A morte de Sofia 3.ª parte
Percebo um túnel, de onde vem uma luz muito forte, muito branca, mas meus olhos não se ferem. Ouço sons distantes, como se alguém se lamentasse. Alguém que não vejo me pergunta:
-Que fazes aqui, Sofia?
-Morri.respondo.
-Vejo que tu não te incomodas por estares aqui, onde passam todos os que morrem.
-Não, não me incomodo. Penso que estou livre, livre dos meus pais, dos meus irmãos, da minha vida.
-E tu pensas que a morte te trará paz, Sofia? Para sermos felizes na pós-vida, temos que ter sido felizes em vida.
-Mas o ser humano nunca é inteiramente feliz. Na vida, enfrentamos decepções e injustiças. E perdemos, vamos sempre perdendo.
-Vejo que estás com dúvidas, criança.
-Não, não tenho dúvidas. Sei que estou morta e não quero voltar à vida.
-Bem, a palavra "morte" é imprópria, Sofia. Ninguém realmente morre. Nós apenas passamos de um estágio para outro, esta é a verdade de todas as formas de vida.
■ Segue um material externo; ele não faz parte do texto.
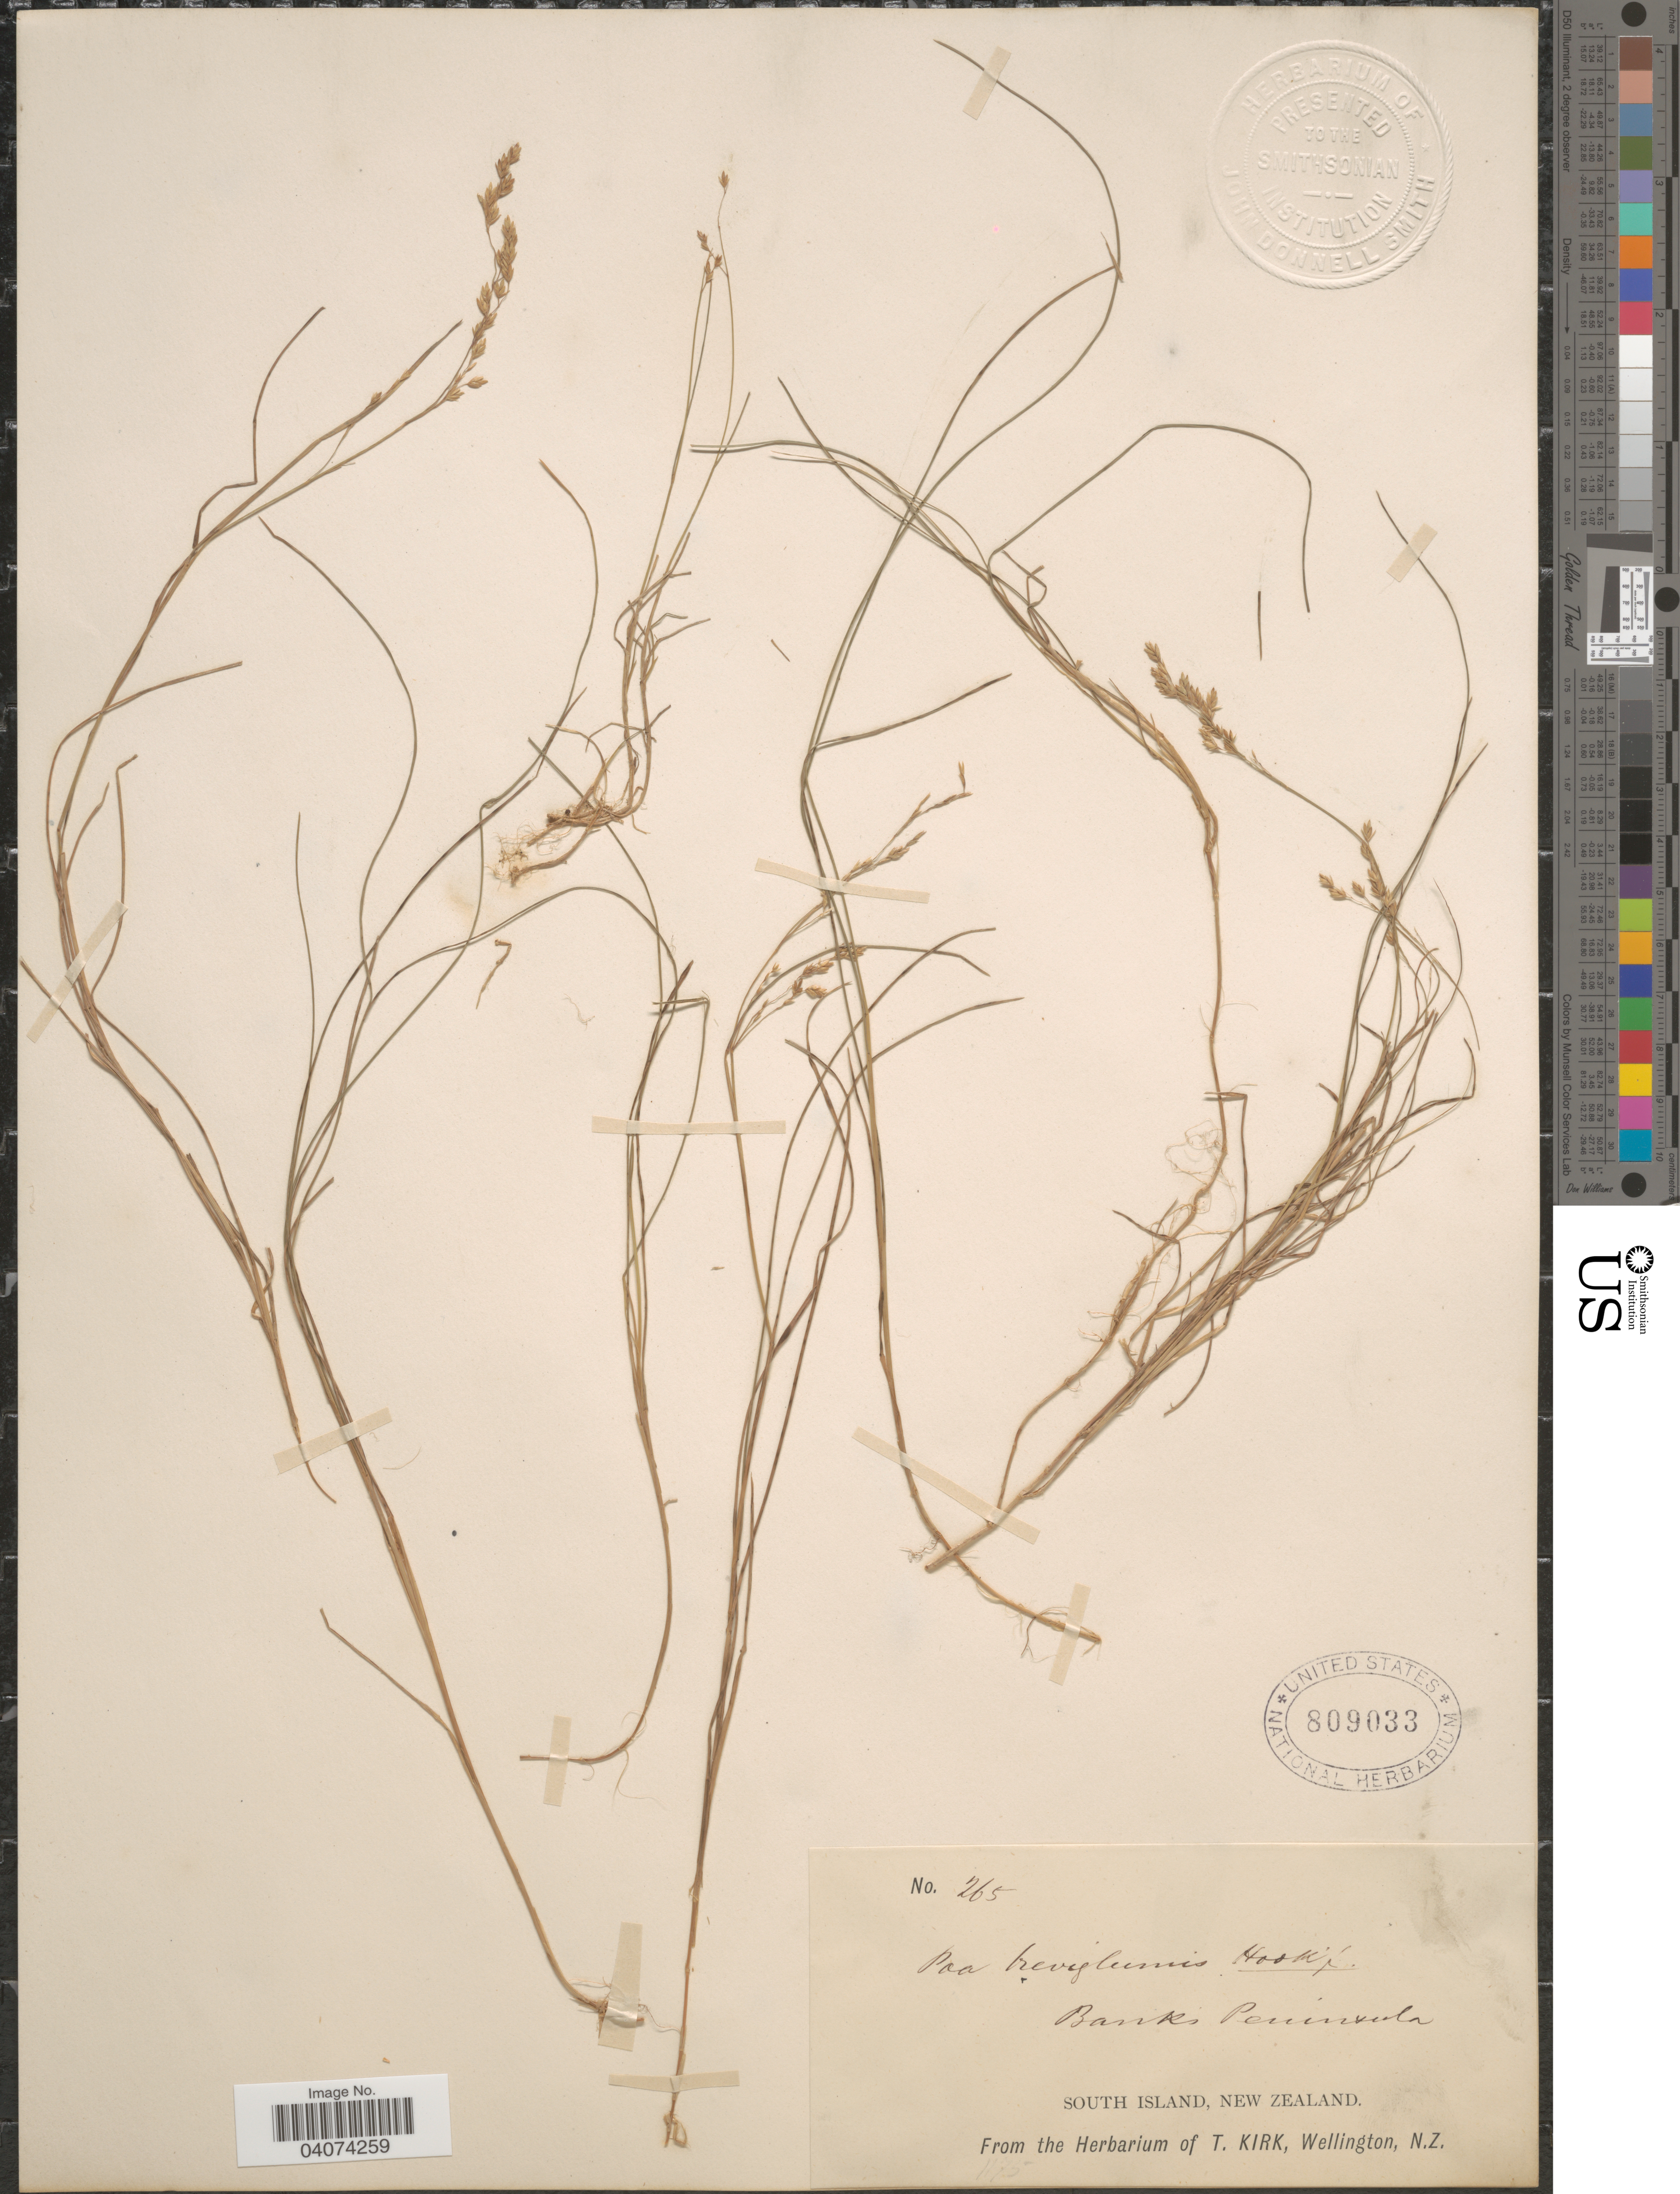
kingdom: Plantae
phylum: Tracheophyta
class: Liliopsida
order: Poales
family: Poaceae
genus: Poa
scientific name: Poa breviglumis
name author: Hook. f.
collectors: ex herb. T. Kirk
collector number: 265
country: New Zealand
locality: Banks Peninsula. South Island.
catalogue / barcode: US 809033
Mas eu sinto que não era tua hora.
-Então, por que estou aqui?
-Tu sofreste um acidente e teu espírito está em suspensão. Mas tu podes voltar.
Penso que não quero voltar, pois, que vida me espera? Uma vida de frustrações e dor, uma vida que me pesa insuportavelmente.
-Eu não quero voltar, prefiro morrer.
-Sofia, não podemos querer ser Deus, decidindo quando nascemos ou morremos. Devemos cumprir nosso tempo, ou bagunçaremos a ordem cosmológica, o Universo. É isso que tu queres?
-Não, mas também não quero voltar para junto de minha família.
-Sei das tuas dores, criança.
Por um instante, a dor que eu vinha carregando nos últimos tempos voltou, lembrando-me meu desespero, a vontade de morrer, de dar um fim definitivo a tudo que me causava dor, angústia e medo. Agora, que eu morrera, eu não precisava sentir mais medo, pois, estando morta, eu não morreria ou seria ferida.
-Não devemos nos apegar à dor, minha filha. a voz que me falava assumiu um tom maternal.
Senti-me abraçada como nunca o fora em vida.
-Eu te ajudarei, criança. Confia em mim.
-Por que quer me ajudar?
-Por amor, criança, apenas por amor. O amor é a única razão da vida.
Pela primeira vez desde que morrera, eu me sentia bem.